WHAT IS REQUIRED = Reproduce exactly, and nothing but, the lines between the one with "RECENT COMMENTS" and the end of the entries, both ends included.

(Saved data entries)
=== Begin Enclosure ===

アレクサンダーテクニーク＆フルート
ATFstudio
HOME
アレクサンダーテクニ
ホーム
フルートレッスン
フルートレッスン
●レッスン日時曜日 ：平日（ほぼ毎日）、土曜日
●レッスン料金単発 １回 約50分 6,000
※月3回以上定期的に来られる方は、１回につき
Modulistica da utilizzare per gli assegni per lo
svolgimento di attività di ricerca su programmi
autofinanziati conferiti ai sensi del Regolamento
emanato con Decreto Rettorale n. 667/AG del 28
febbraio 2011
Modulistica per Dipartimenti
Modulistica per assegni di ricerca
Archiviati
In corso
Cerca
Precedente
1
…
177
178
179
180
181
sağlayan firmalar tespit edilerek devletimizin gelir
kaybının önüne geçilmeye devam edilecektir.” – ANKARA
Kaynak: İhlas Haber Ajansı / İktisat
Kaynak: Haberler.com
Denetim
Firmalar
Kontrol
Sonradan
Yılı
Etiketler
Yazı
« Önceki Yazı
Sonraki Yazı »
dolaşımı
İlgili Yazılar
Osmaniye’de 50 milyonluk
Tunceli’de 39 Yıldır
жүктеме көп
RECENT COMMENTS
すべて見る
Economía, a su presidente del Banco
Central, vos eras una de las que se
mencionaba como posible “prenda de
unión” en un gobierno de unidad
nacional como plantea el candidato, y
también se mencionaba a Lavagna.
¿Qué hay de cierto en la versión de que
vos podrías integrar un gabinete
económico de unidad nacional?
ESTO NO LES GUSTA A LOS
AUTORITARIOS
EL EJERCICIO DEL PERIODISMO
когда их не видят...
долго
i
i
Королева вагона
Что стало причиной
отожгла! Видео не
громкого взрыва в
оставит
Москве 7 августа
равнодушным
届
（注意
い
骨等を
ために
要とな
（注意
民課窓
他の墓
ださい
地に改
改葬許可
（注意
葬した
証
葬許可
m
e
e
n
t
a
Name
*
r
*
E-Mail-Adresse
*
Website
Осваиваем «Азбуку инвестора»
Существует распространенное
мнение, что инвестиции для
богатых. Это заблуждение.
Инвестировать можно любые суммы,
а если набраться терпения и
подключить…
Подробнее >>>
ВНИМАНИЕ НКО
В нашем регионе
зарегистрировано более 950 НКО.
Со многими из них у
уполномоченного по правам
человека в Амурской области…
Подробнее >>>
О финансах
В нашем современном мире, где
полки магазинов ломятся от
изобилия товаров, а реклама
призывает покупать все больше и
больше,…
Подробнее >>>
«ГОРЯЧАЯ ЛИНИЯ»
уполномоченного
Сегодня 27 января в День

=== End Enclosure ===

OUTPUT OF THE EXERCISE =
RECENT COMMENTS
すべて見る
Economía, a su presidente del Banco
Central, vos eras una de las que se
mencionaba como posible “prenda de
unión” en un gobierno de unidad
nacional como plantea el candidato, y
también se mencionaba a Lavagna.
¿Qué hay de cierto en la versión de que
vos podrías integrar un gabinete
económico de unidad nacional?
ESTO NO LES GUSTA A LOS
AUTORITARIOS
EL EJERCICIO DEL PERIODISMO
когда их не видят...
долго
i
i
Королева вагона
Что стало причиной
отожгла! Видео не
громкого взрыва в
оставит
Москве 7 августа
равнодушным
届
（注意
い
骨等を
ために
要とな
（注意
民課窓
他の墓
ださい
地に改
改葬許可
（注意
葬した
証
葬許可
m
e
e
n
t
a
Name
*
r
*
E-Mail-Adresse
*
Website
Осваиваем «Азбуку инвестора»
Существует распространенное
мнение, что инвестиции для
богатых. Это заблуждение.
Инвестировать можно любые суммы,
а если набраться терпения и
подключить…
Подробнее >>>
ВНИМАНИЕ НКО
В нашем регионе
зарегистрировано более 950 НКО.
Со многими из них у
уполномоченного по правам
человека в Амурской области…
Подробнее >>>
О финансах
В нашем современном мире, где
полки магазинов ломятся от
изобилия товаров, а реклама
призывает покупать все больше и
больше,…
Подробнее >>>
«ГОРЯЧАЯ ЛИНИЯ»
уполномоченного
Сегодня 27 января в День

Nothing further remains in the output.